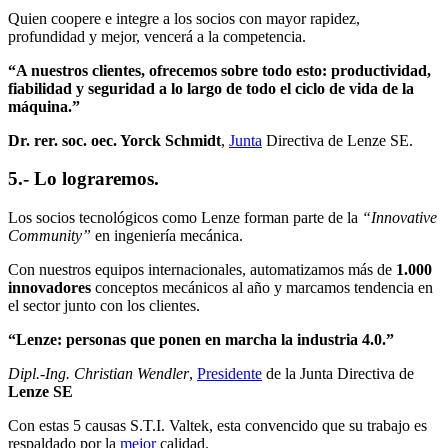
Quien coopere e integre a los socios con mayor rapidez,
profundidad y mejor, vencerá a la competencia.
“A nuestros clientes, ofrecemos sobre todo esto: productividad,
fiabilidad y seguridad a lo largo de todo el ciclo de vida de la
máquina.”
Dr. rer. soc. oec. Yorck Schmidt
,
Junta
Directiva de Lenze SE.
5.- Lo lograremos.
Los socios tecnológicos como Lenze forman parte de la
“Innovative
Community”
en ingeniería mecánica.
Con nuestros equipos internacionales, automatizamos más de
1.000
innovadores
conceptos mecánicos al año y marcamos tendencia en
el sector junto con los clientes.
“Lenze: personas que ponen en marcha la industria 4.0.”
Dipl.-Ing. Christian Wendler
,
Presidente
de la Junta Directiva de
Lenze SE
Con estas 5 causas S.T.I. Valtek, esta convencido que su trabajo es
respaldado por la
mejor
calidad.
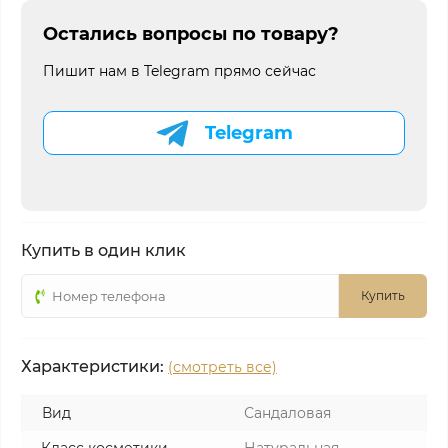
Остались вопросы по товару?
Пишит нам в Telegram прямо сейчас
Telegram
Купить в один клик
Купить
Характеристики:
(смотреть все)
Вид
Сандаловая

PROBLEM DETAILS >> From the data above, copy every line where "mejor" appears.

ANSWER SPACE >>
profundidad y mejor, vencerá a la competencia.
mejor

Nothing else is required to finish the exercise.